PLF2022: Le gouvernement refuse la création de postes budgétaires pour les « contractuels »

Alors que les enseignants dits « contractuels » attendent leur intégration dans la fonction publique à travers la création de postes budgétaires au sein du ministère de l’Éducation nationale, le gouvernement a exprimé son refus de transférer les postes des enseignants et cadres des académies, au budget général de l’Etat. Actuellement, et depuis le début du processus de recrutement des enseignants par contrat auprès des académies régionales, cette catégorie est « casée » dans le budget des équipements et fournitures des AREF. 

Lors de la séance de vote du Projet de loi de finances 2022 à la Chambre des conseillers, le groupe de la Confédération démocratique du travail (CDT) à la 2è Chambre, a déposé un amendement visant à transférer les postes des enseignants contractuels au ministère de l’Éducation nationale, pour pouvoir ainsi répondre à l’une des demandes phares de cette catégorie de travailleurs, qui est l’intégration dans la fonction publique.

La CDT a ainsi estimé que cet amendement résoudrait radicalement le dossier des enseignants contractuels sans rien coûter au budget de l’État, proposant de prévoir la création de 119.000 postes budgétaires au profit du ministère de l’Éducation nationale.

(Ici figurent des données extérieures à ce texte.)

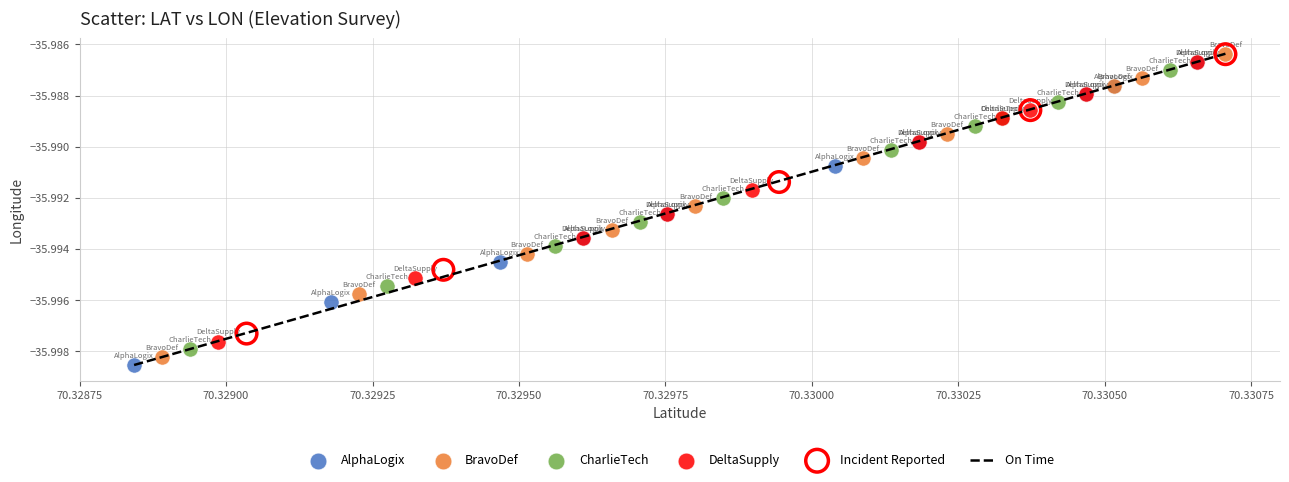

Which series has the widest spread of Y values?

BravoDef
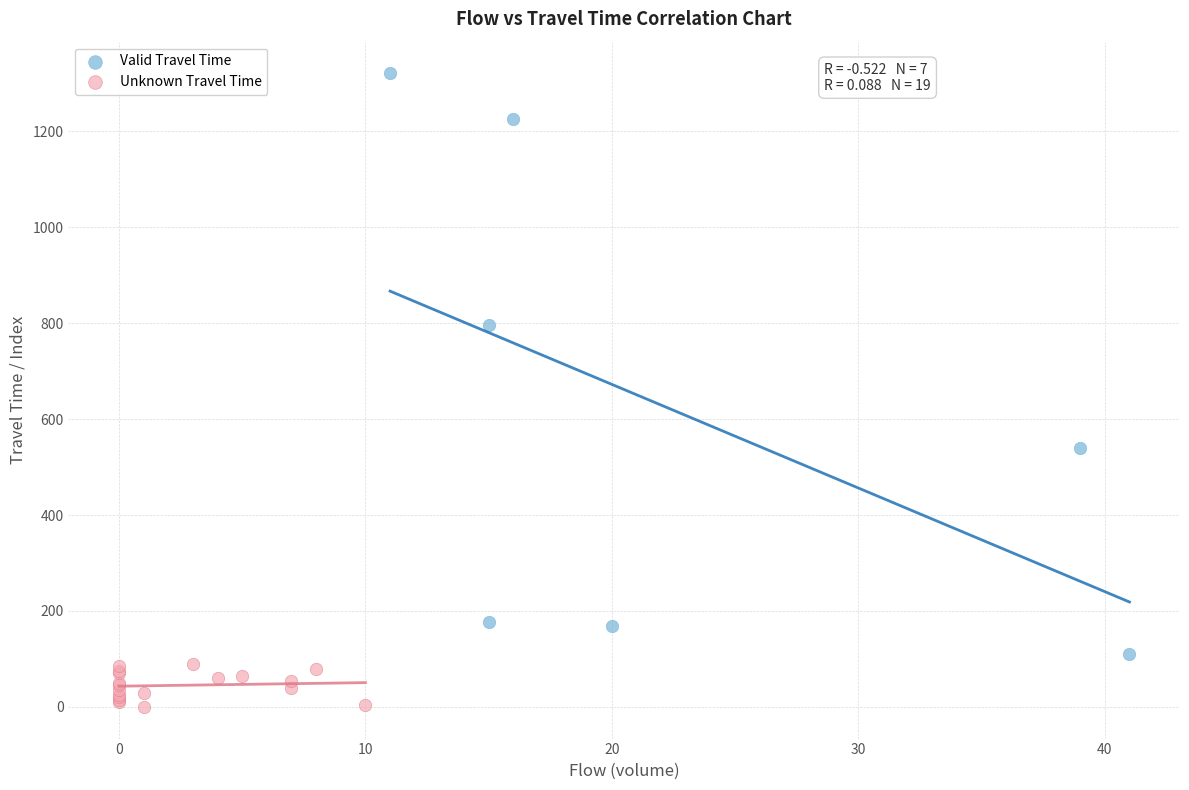

Which series has the widest spread of Y values?

Valid Travel Time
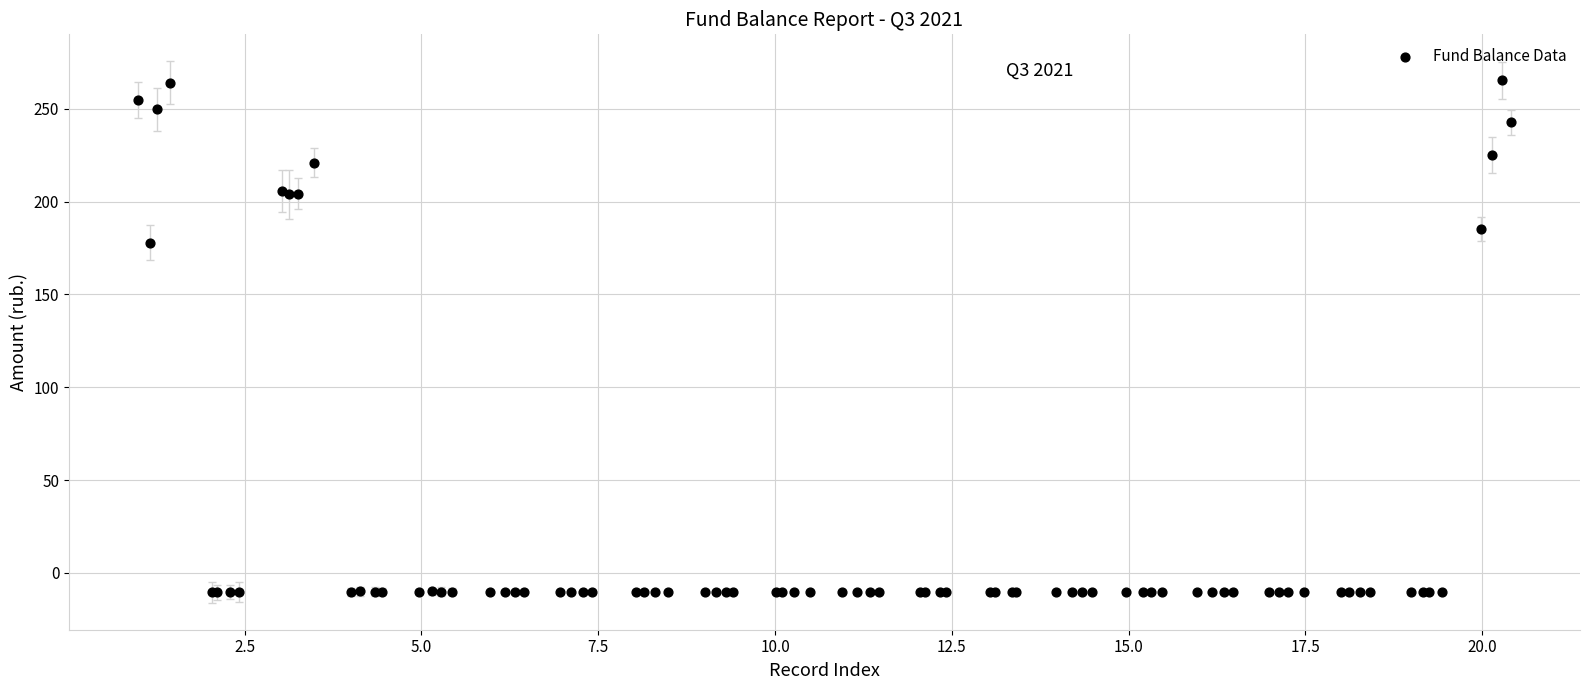

What Y value in the scatter plot is closest to 127?

177.8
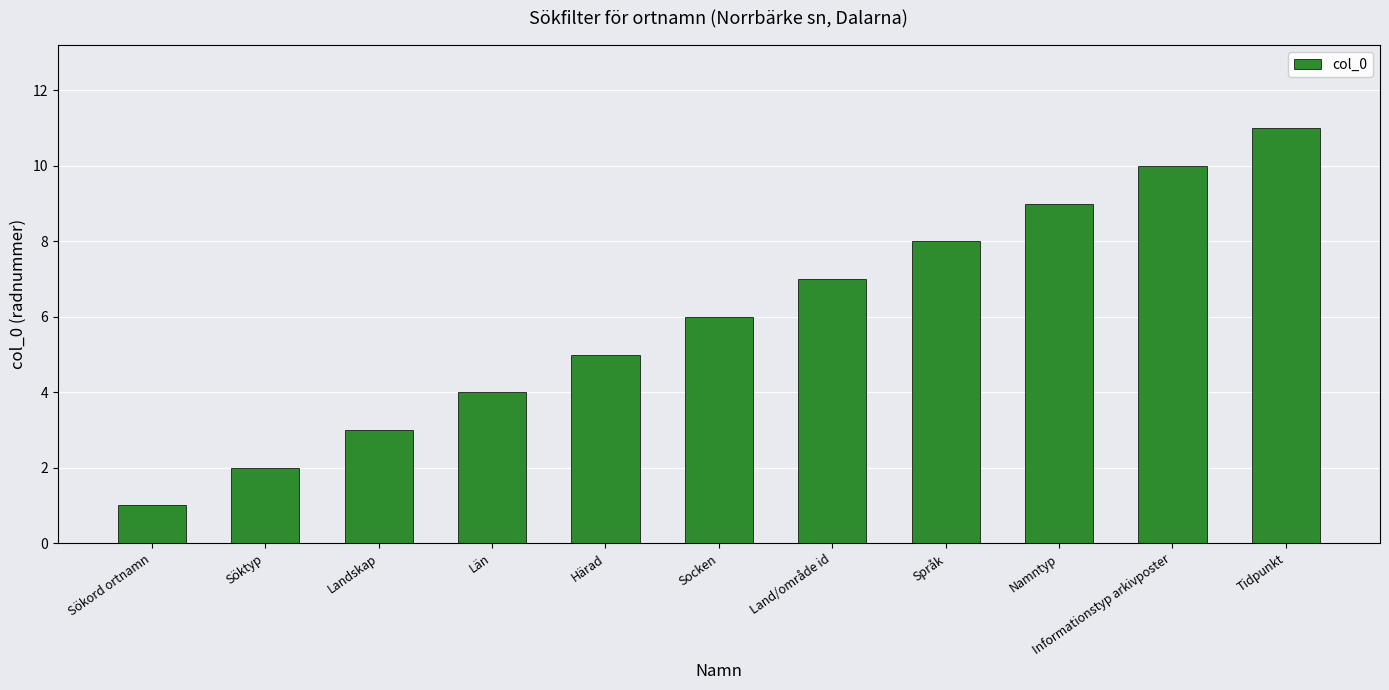

Between Namntyp and Län, which is larger?

Namntyp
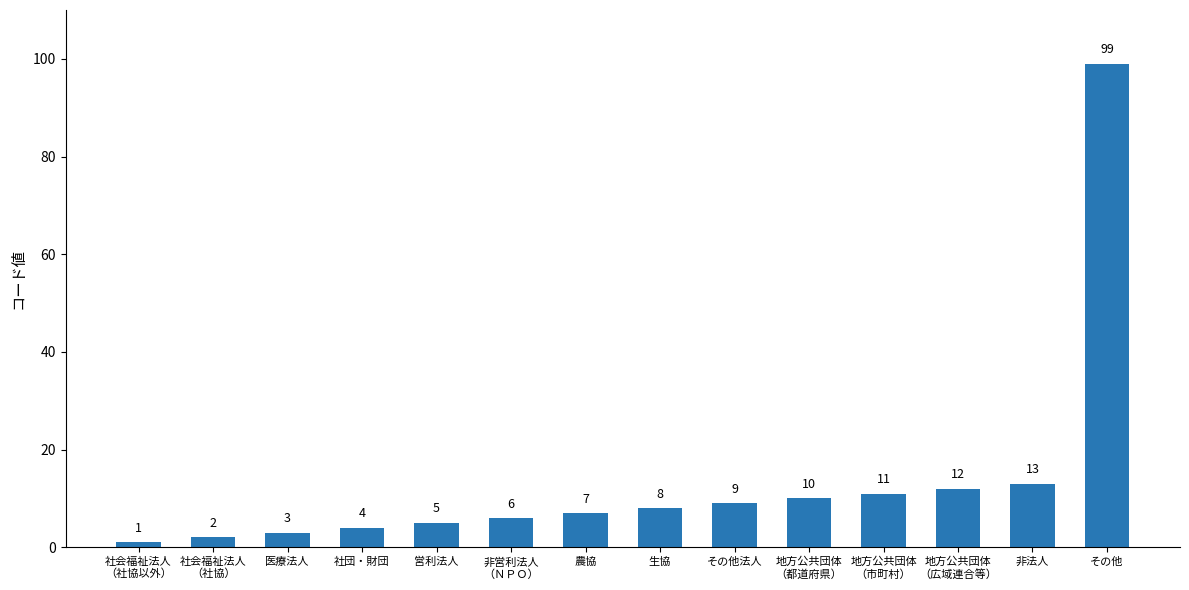

Does the chart contain stacked bars?

No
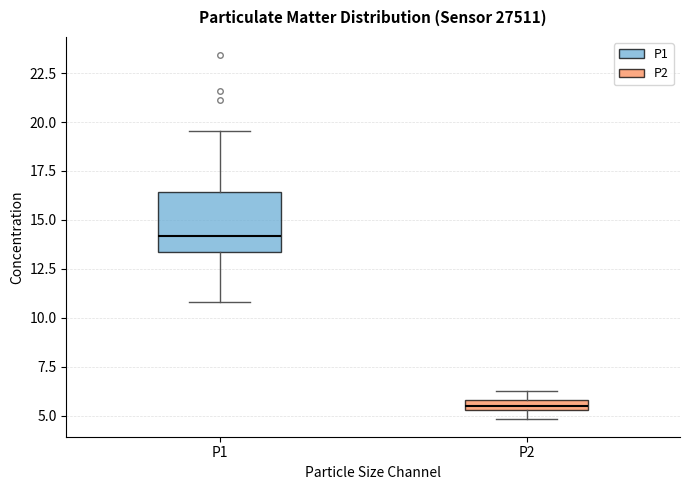

Which box has the highest median line?

P1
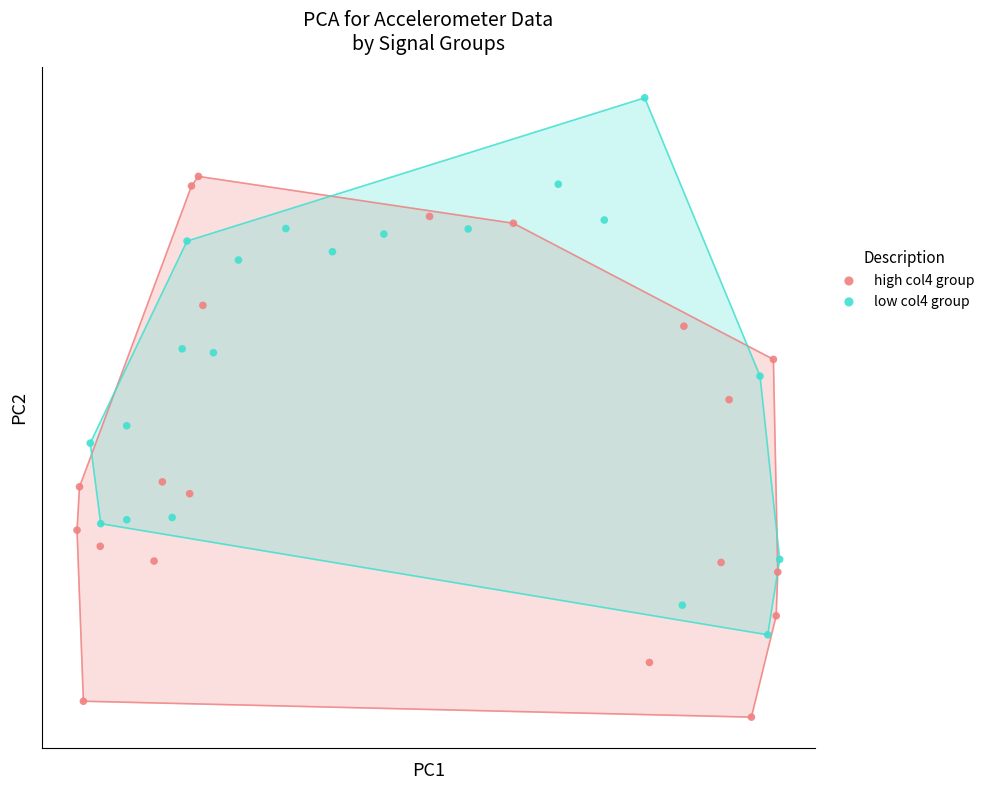

Which series contains the highest Y value?

low col4 group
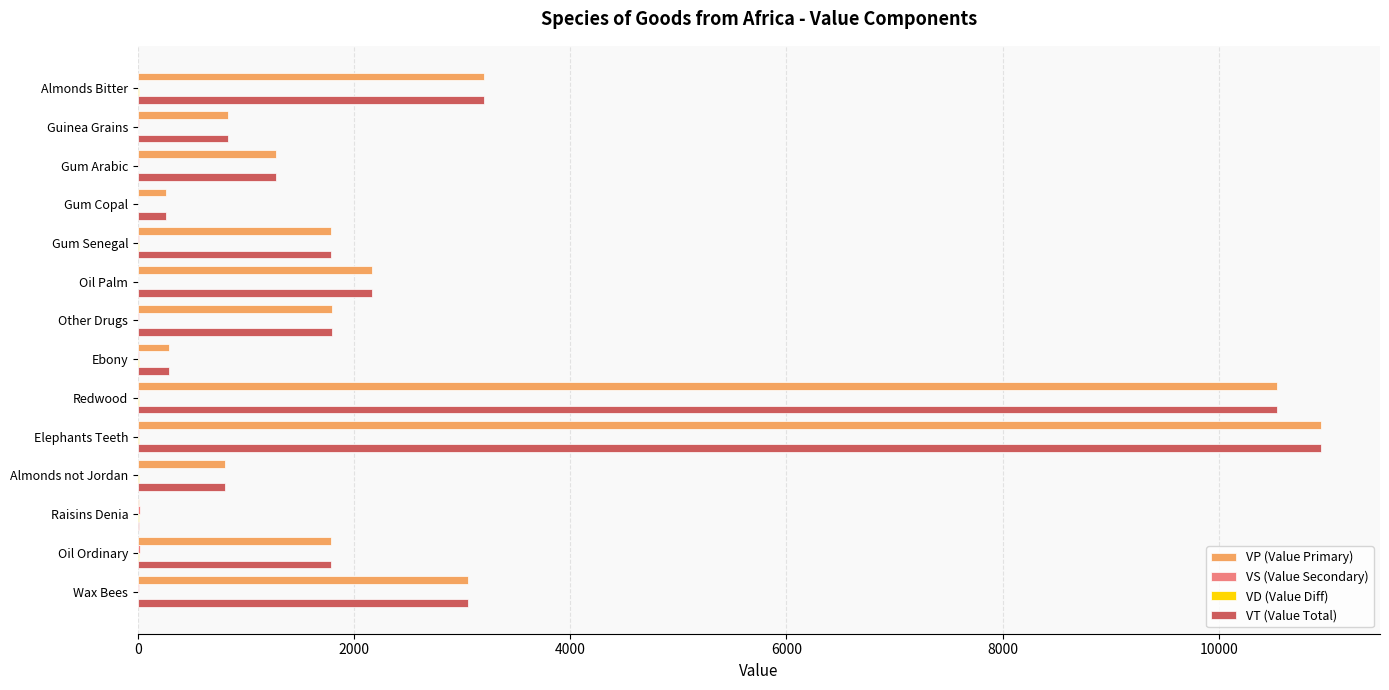

What is the sum of all VT (Value Total) values?

38731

Un amendement qui n’a pas été accepté.

En effet, Faouzi Lekjaa, ministre délégué chargé du budget, a rejeté l’amendement du groupe de la CDT, notant que cette « question est au centre des consultations entre le ministre de l’Éducation nationale, les syndicats les plus représentatifs du secteur et les représentants des enseignants des AREF« .

« La question n’est pas technique, mais plutôt liée aux choix du gouvernement. Et lorsque l’Exécutif décide de procéder à une option fondée sur le dialogue, que le ministre de l’Éducation nationale mène avec les syndicats et les représentants des enseignants des AREF, nous le traduirons en procédures dans le projet de loi de finances», a déclaré le ministre.

À l’exception de l’Union générale des travailleurs du Maroc (UGTM), affiliée au parti de l’Istiqlal qui participe à la majorité gouvernementale, l’amendement du groupe de la CDT a été soutenu par 15 conseillers représentant les groupes de la CDT, de l’UMT (Union marocaine du travail), en plus du groupe de l’Union socialiste (UNFP), tandis que 56 conseillers ont voté contre.

La résolution du dossier des enseignants contractuels passe par leur intégration dans la fonction publique au sein du ministère de l’Éducation nationale. Mais sans création de postes budgétaires au sein de ce département, cette revendication ne pourra pas voir le jour.

A noter que la Chambre des conseillers a approuvé à la majorité ce vendredi 3 décembre, l’intégralité  du projet de loi de finances. Le PLF-2022 a reçu l’aval de 64 conseillers, alors que 18 autres s’y sont opposés et 7 s’y sont abstenus et ce, après l’approbation d’une série d’amendements et après son vote, à la majorité, en commission des finances, de la planification et du développement économique à la Chambre des Conseillers.

Le gouvernement a qualifié ce projet de social, tandis que l’opposition le considère comme une simple «déclaration d’intention» ne reflétant pas les programmes électoraux des partis de la coalition gouvernementale et la déclaration du gouvernement.

Le projet sera par la suite renvoyé à la Chambre des représentants pour une deuxième lecture.